Subtracting fractions with unlike denominators introduction
- [Instructor] Let's say we wanted to figure out what one half minus one third is equal to.
And we can visualize each of these fractions. One half could look like that where if I take a whole and if I divide it into two equal sections, one of those two equal sections would be a half and you see that shaded in green here.
And then from that, we're trying to subtract a third and we can visualize a third this way. That if this whole thing is a whole, I divide it into three equal sections and one of those three equal sections is a third.
So what we wanna do is take away this gray box from this green box and figure out how we can mathematically say what is left over. So pause this video and see if you can have a go at this.
And I'll give you a hint, it will be useful to be able to represent your halves and thirds in terms of a different denominator.
All right, now let's work through this together.
So the way that we can approach this is to get a common denominator.

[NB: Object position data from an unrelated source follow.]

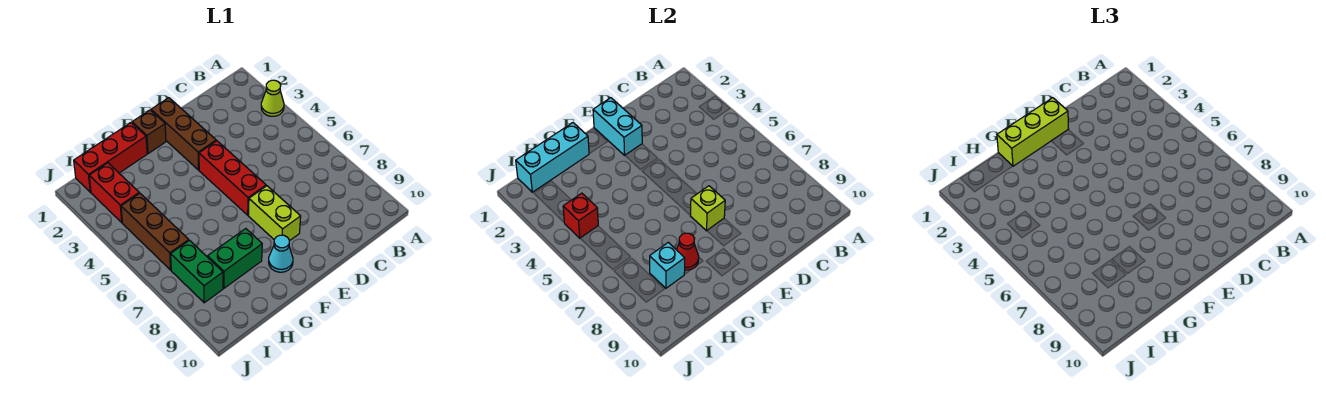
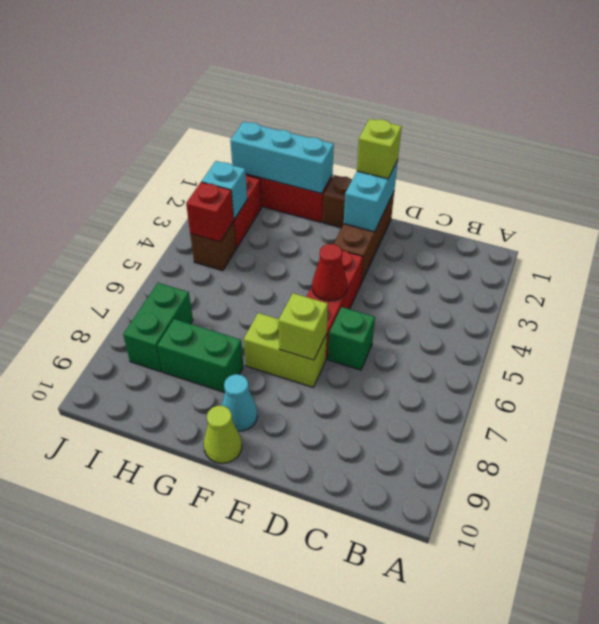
lime 1x1 cone [261,80,284,116] -> lime 1x1 cone moved to [204,406,242,463]
none -> green 1x1 brick [328,307,375,370]
lime 1x3 brick [997,98,1069,166] -> lime 1x1 brick [357,119,402,179]
lime 1x2 brick [249,186,301,241] -> lime 1x2 brick turned to [244,313,327,387]
red 1x1 cone [677,233,699,270] -> red 1x1 cone moved to [312,244,347,301]
cyan 1x1 brick [650,242,685,288] -> cyan 1x1 brick moved to [202,161,247,219]
brown 1x3 brick [121,193,189,270] -> brown 1x1 brick [190,221,236,271]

If I can express both fractions in terms of the same denominator, it's going to be a lot easier to subtract.
And the common denominator that's most useful is to find the least common denominator.
And the smallest number that is both a multiple of two and three is actually two times three, or six.

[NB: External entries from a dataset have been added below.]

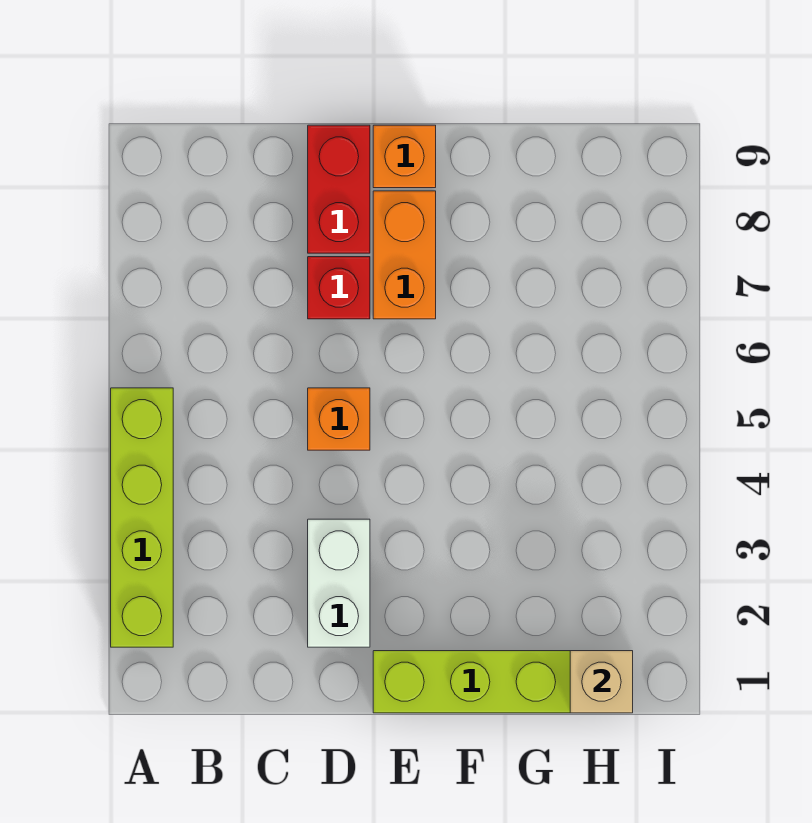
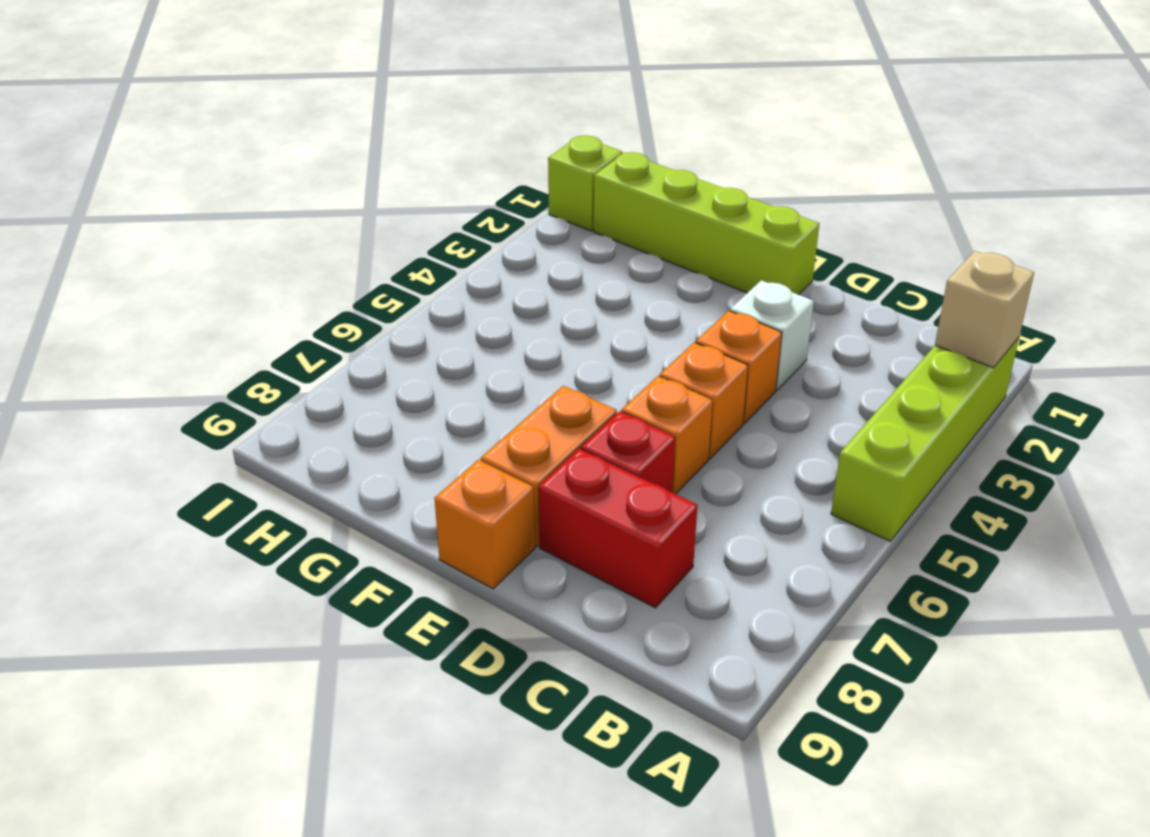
white 1x2 brick [308,519,370,647] -> white 1x1 brick [730,280,814,390]
none -> orange 1x1 brick [695,311,782,424]
none -> orange 1x1 brick [621,376,713,494]
red 1x2 brick [308,125,370,253] -> red 1x2 brick turned to [538,449,698,608]
tan 1x1 brick [570,651,633,713] -> tan 1x1 brick moved to [935,251,1034,368]
none -> lime 1x1 brick [548,136,622,231]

So what if we were to write each of these numbers in terms of sixths?
So how can we rewrite one half in terms of sixths? I always have trouble saying that.
Well, if I start with one half and if I multiply the denominator by three, that's going to get us to sixths and so I don't change the value of the fraction.
I need to multiply the numerator by three as well. As long as I multiply both the numerator and the denominator by the same thing, well, then that's still going to be equal to one half and you can visualize what that looks like.
If you take each of these two equal sections and turn them into three equal sections, well then you're gonna have a total of six equal sections or sixths.
Two times three in the denominator and the part that was shaded in in green which was just one of those sections is now three times as many sections.
So your one half is now equal to three over six.
And we can do the same thing over here. If we start with one third how do we express it in terms of sixths?
Well to go from three to six I would multiply it by two, and so I also wanna do that in the numerator so that I don't change the value of the fraction and we can visualize that.
Notice, if you take all three sections and you turn each of them into two sections you now have six equal sections.
So you are now dealing with sixths, and that one section before is now going to become two sections.
So this is now going to be equal to two sixths.
So we can actually rewrite things as this is the same thing as three sixths minus, minus two sixths.
And what do you think that is going to be?
Well if I have three of something and I subtract two of them away I'm going to be left with one of that something.
So I'm going to be left with one sixth in this case.
And we can visualize it just the way we visualized everything else.
If you take two of these gray bars or two of these sections from these three sections you're just going to be left with one of them.
This is one of the six equal sections.